--- YOUR OBJECTIVE ---
When you reproduce these records, keep every word exactly and drop the images.
::: GIVEN DATA :::
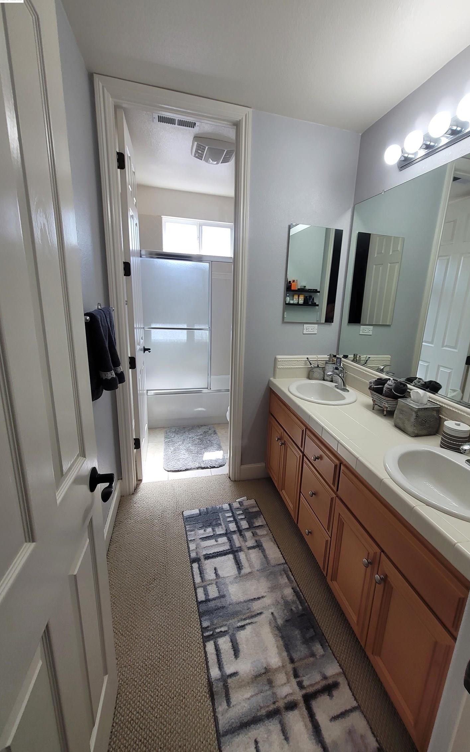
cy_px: 371
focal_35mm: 14
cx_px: 266
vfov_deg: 105.3
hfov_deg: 78.2
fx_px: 287
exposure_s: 1/60
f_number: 2.2
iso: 80
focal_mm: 2.2
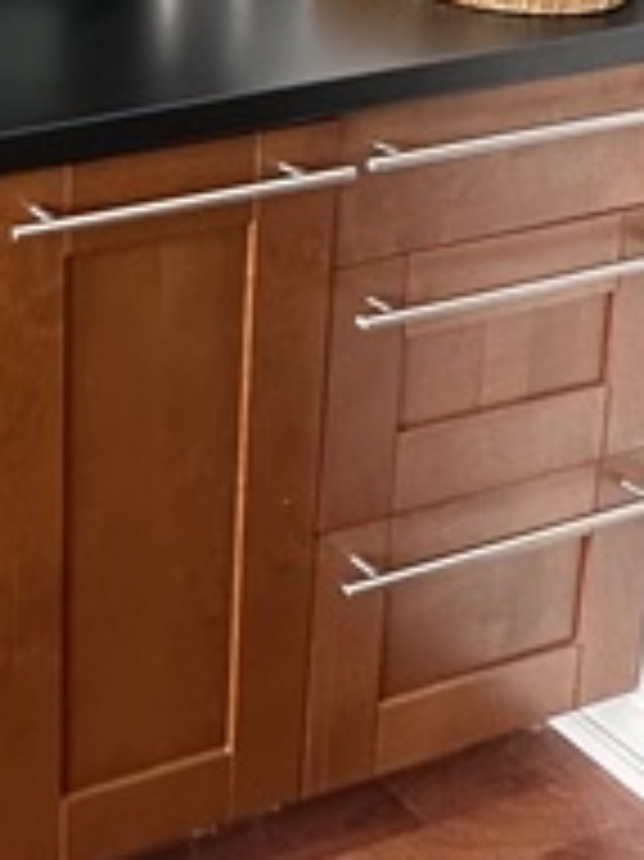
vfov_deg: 34.2
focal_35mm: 49
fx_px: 1217
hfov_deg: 22.6
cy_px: -65
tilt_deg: -11.7
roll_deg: +4.2
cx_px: -392
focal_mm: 2.22
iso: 500
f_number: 2.2
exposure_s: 1/60
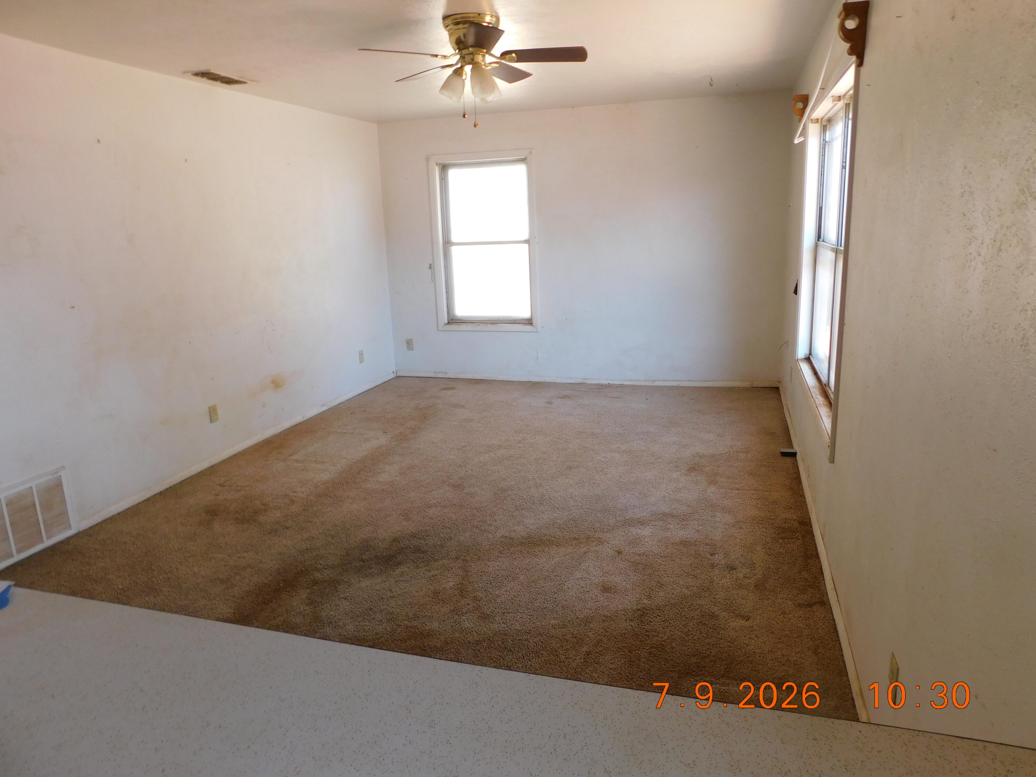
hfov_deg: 73.9
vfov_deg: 58.9
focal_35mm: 23
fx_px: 688
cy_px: 388
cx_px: 518
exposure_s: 1/40
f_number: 3
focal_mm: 4
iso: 125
:::
--- FINISHED EXERCISE ---
cy_px: 371
focal_35mm: 14
cx_px: 266
vfov_deg: 105.3
hfov_deg: 78.2
fx_px: 287
exposure_s: 1/60
f_number: 2.2
iso: 80
focal_mm: 2.2
vfov_deg: 34.2
focal_35mm: 49
fx_px: 1217
hfov_deg: 22.6
cy_px: -65
tilt_deg: -11.7
roll_deg: +4.2
cx_px: -392
focal_mm: 2.22
iso: 500
f_number: 2.2
exposure_s: 1/60
hfov_deg: 73.9
vfov_deg: 58.9
focal_35mm: 23
fx_px: 688
cy_px: 388
cx_px: 518
exposure_s: 1/40
f_number: 3
focal_mm: 4
iso: 125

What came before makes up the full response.